Thursday, December 30, 2010

Surveillance society

American Civil Liberties Union warned that the said phenomenon is no longer a fiction. “Many people still do not grasp that Big Brother surveillance is no longer the stuff of books and movies," explains Barry Steinhardt in an interview. (Published January 2003)


Many people still do not grasp that Big Brother surveillance is no longer the stuff of books and movies," said Barry Steinhardt, former Director of the ACLU's Technology and Liberty Program and a co-author of the report.
"Given the capabilities of today's technology, the only thing protecting us from a full-fledged surveillance society are the legal and political institutions we have inherited as Americans," he added. "Unfortunately, the September 11 attacks have led some to embrace the fallacy that weakening the Constitution will strengthen America."
The ACLU said that its report, Bigger Monster, Weaker Chains: The Growth of an American Surveillance Society, is an attempt to step back from the daily march of stories about new surveillance programs and technologies and survey the bigger picture. The report argues that even as surveillance capacity grows like a "monster" in our midst, the legal "chains" needed to restrain that monster are being weakened.

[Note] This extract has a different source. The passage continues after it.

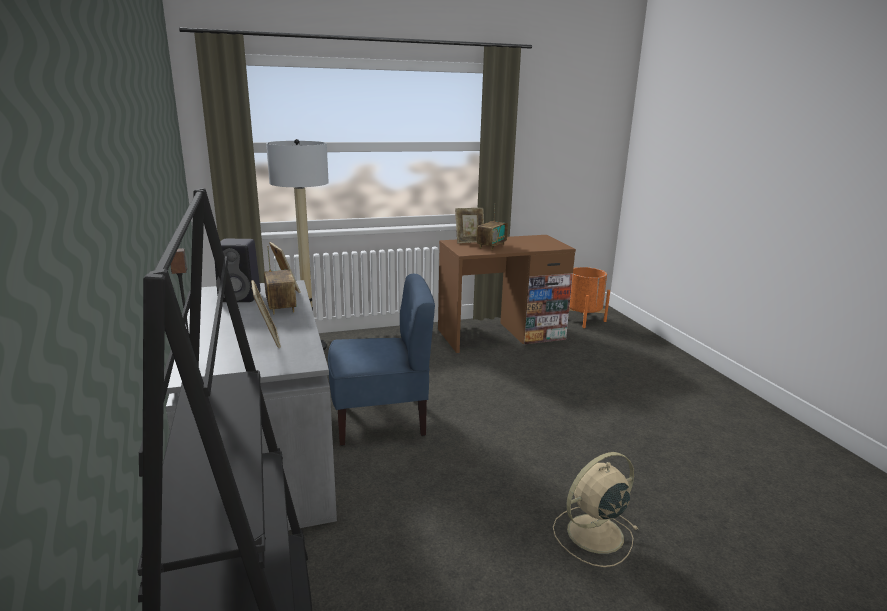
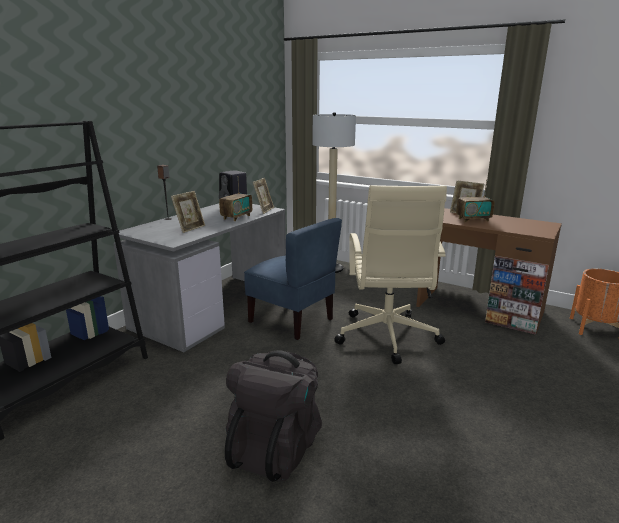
camera: 50 degrees right, 0 degrees up
beige fan [553,452,638,567] -> black backpack [225,350,322,482]
none -> beige office chair [334,185,447,364]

The report cites not only new technology but also erosions in protections against government spying, the increasing amount of tracking being carried out by the private sector, and the growing intersection between the two.
"From government watch lists to secret wiretaps -- Americans are unknowingly becoming targets of government surveillance," said Dorothy Ehrlich, deputy executive director of the ACLU. "It is dangerous for a democracy that government power goes unchecked and for this reason it is imperative that our government be made accountable."

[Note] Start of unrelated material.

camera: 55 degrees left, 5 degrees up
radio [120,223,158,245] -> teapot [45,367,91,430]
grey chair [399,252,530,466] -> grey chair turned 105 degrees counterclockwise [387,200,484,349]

A recent illustration of the danger, according to the ACLU report, is the Pentagon's Total Information Awareness (TIA) program, which seeks to sift through a vast array of databases full of personal information in the hunt for terrorism. "Even if TIA never materializes in its current form," Steinhardt said, "what this report shows is that the underlying trends are much bigger than any one program or any one controversial figure like John Poindexter."
Steinhardt said that Americans haven't yet felt the full potential of the new technology for invading privacy because of latent inefficiencies in how government and businesses handle information. "Database inefficiencies can't be expected to protect our privacy forever," said Steinhardt. "Eventually businesses and government agencies will settle on standards for tying together information, and gain the ability to monitor many of our activities -- either directly through surveillance cameras, or indirectly by analyzing the information trails we leave behind us as we go through life."